Résumé: Tom Padgett a été déclaré persona non
grata par la scientologie. Son épouse et son fils sont restés dans la secte et elle a divorcé
de Tom.
Depuis, la secte n'a cessé de s'acharner, au moyen de dénonciations diffamatoires,
à empècher Tom de vivre normalement.
Il a été accusé de ne pas payer la pension alimentaire, mais son
ex-femme refusait tous les courriers avec les chèques, et porta plainte : il fut même condamné
à cinq ans de prison, avant d'avoir eu le temps de prouver sa bonne foi en appel et d'être relâché
quelques semaines après.
Mme Padgett, avec l'aide de la secte criminelle Scientologie, viennent de réutiliser
une assignation antérieure à cela, pour pouvoir à nouveau faire coffrer M. Padgett venu chercher
son fils à la descente d'avion.
Hélas, la justice américaine n'a pas de lois anti-dénonciations calomnieuses,
et ne fait pas dans la dentelle pour emprisonner quelqu'un, quitte à lui faire perdre son travail ou sa
réputation.
Voici le courrier que Tom a pu envoyer à ses amis.

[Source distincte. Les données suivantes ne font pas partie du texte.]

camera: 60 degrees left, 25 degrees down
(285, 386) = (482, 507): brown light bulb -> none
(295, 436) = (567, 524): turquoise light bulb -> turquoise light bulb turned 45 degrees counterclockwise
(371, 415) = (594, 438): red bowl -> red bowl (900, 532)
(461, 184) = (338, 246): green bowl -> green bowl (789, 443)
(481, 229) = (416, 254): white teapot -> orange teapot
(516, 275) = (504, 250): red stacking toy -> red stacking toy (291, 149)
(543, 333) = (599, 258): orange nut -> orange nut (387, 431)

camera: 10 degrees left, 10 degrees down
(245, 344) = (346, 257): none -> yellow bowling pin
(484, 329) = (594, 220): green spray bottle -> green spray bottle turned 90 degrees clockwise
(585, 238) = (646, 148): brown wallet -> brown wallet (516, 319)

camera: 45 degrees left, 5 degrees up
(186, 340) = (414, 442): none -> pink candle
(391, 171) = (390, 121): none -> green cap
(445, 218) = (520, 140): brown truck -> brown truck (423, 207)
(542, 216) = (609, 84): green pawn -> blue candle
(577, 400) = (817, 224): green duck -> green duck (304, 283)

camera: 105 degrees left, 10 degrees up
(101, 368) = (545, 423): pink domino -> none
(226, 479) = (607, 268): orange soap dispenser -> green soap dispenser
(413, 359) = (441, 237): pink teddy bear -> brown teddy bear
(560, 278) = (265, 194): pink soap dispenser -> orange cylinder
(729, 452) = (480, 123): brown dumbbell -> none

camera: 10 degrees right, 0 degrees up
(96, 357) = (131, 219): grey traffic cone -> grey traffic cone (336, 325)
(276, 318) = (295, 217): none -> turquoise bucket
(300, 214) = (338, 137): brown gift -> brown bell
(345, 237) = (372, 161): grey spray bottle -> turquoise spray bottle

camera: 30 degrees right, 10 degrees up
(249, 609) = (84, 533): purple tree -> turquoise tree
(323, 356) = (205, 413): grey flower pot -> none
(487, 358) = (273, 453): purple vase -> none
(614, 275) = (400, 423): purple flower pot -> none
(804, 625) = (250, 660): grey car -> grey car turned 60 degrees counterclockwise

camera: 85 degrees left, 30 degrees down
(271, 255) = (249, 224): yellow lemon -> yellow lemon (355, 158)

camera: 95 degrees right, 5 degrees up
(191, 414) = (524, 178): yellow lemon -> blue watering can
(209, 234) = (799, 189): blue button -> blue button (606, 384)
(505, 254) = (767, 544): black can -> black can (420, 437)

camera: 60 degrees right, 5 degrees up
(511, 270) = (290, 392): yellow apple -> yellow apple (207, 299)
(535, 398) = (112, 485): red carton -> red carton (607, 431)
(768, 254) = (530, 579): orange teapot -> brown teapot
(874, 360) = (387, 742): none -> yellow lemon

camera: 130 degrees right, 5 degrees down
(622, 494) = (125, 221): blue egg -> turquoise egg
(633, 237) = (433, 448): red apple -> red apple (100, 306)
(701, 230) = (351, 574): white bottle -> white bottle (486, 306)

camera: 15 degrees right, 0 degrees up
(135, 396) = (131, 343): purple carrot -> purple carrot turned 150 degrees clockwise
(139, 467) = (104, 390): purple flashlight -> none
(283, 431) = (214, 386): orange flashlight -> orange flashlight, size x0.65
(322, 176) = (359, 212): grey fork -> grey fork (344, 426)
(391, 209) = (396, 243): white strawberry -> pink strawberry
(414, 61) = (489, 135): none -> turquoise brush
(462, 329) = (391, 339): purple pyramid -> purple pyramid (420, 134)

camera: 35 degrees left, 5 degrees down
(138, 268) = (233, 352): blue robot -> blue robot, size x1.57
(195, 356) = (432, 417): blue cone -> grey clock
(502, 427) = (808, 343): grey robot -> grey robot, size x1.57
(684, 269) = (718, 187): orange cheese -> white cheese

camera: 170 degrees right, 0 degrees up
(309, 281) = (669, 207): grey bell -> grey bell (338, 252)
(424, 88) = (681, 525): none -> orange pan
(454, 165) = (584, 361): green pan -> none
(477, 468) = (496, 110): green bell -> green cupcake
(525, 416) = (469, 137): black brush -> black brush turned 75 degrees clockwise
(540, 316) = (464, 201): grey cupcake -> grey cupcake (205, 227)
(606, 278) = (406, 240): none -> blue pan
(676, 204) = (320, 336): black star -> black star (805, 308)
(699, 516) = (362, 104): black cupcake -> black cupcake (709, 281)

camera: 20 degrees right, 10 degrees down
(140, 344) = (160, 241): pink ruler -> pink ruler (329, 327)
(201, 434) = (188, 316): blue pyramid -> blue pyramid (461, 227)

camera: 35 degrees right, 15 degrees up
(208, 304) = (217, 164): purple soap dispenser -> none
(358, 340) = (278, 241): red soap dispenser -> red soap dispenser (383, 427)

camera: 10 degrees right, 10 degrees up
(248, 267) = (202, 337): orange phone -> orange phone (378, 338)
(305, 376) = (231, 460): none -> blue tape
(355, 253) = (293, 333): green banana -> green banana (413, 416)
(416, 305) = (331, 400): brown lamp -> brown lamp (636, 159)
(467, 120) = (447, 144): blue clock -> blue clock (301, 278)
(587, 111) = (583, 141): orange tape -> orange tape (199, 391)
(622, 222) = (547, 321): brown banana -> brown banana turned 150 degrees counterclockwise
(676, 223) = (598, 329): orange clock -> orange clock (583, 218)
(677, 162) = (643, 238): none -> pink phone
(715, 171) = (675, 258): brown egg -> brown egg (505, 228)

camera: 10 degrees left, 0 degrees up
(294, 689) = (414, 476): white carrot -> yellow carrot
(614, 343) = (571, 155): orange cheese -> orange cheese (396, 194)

Moi, Tom Padgett, j'ai été interpellé par quelques 6 policiers à l'aéroport
de Providence (TF Greene). Premier ordre que j'ai reçu: "Mettez vos mains en l'air au-dessus de votre
tête", répété à deux reprises. Chaque policier était en possession
d'une vague photo de moi, expédiée par fax. Ils dirent que j'étais un fugitif recherché
pour crimes au Kentucky.
L'officier qui m'arrèté me dit que je devais plus de 6000 dollars de pension alimentaire. On m'a
passé les menottes et conduit à la voiture de patrouille marquée "Police de Warwick"
sur le côté. L'officier qui m'arrèta me dit aussi que lui (et son lieutenant) qu'il n'avait
jamais vu un tel déploiement effectué par un autre état lors d'une demande d'extradition.
C'est un dénommé Danny Dees du Kentucky qui leur avait expédié un fax les informant
que je serai vendredi à l'aéroport pour y rejoindre mon fils arrivant de Nashville à dix heures
et quart. L'officer qui m'arrèta dit avoir été informé par ce Danny Dees de Madisonville,
Kentucky, que mon fils ne se trouverait pas à bord de l'avion et qu'il n'avait pas eu l'intention de le
prendre. Il suggéra que c'était un "coup monté". Son nom était: Patrouilleur
Scott______. Pendant qu'il était à son bureau à s'occuper de moi sur son ordinateur, il se
brancha à ma demande sur www.madvillelaw.net. Il fut estomaqué
de ce qu'il y lut, et exprima le souhait que je ne sois pas venu à l'aéroport, afin que Rhode Island
ne soit pas impliqué dans ce projet sectaire destiné à me calomnier (une fois de plus).
Samedi 1 septembre vers 2 heures du matin, la police de Warwick m'emmena à la prison pour adultes de
Cranston, où l'on me fit passer dans trois cellules différentes en 19 heures avant de m'assigner
une cellule dans l'aile ISC de la prison (service des entrées), pièce 220B, bâtiment D.
On m'a donné un bon de téléphone, en m'expliquant que je pourrai téléphoner
d'ici quatre à cinq jours. Nous sommes maintenant le 8 septembre, c'est mon neuvième jour ici, et
je n'ai toujours pas le droit d'appeler le monde extérieur. Il leur a fallu du temps avant de me fournir
les choses élémentaires, brosse à dent, savon, oreiller etc.
Le 3e jour ici, j'ai rempli une demande médicale en raison de douleurs accentuées dans les genous
et les reins, faisant suite à mes complications rénales. Toujours pas de réaction le 8 septembre.
Je ne sais toujours pas ce qui est fait pour me défendre contre ce cauchemar scientologique.
Selon les directives d'Hubbard, je suis "en isolation", "déconnecté", et on
continue à m'appliquer le "Fair Game", la loi du Gibier de Potence (me mentir, tricher, me poursuivre,
et me détruire).
On continue à s'étonner de la tolérance et de l'ignorance des tribunaux étasuniens
à propos de l'usage que font les scientologues du système judiciaire en tant qu'arme et instrument
de matraquage contre ceux qu'elle perçoit comme ennemis.
Ici, elle m'a appâté au moyen de la visite supposée de mon fils, et elle s'est servi de
la police pour me faire coffrer injustement.
Je veux qu'on fasse savoir que cette secte est bien l'entité corruptrice qu'elle est.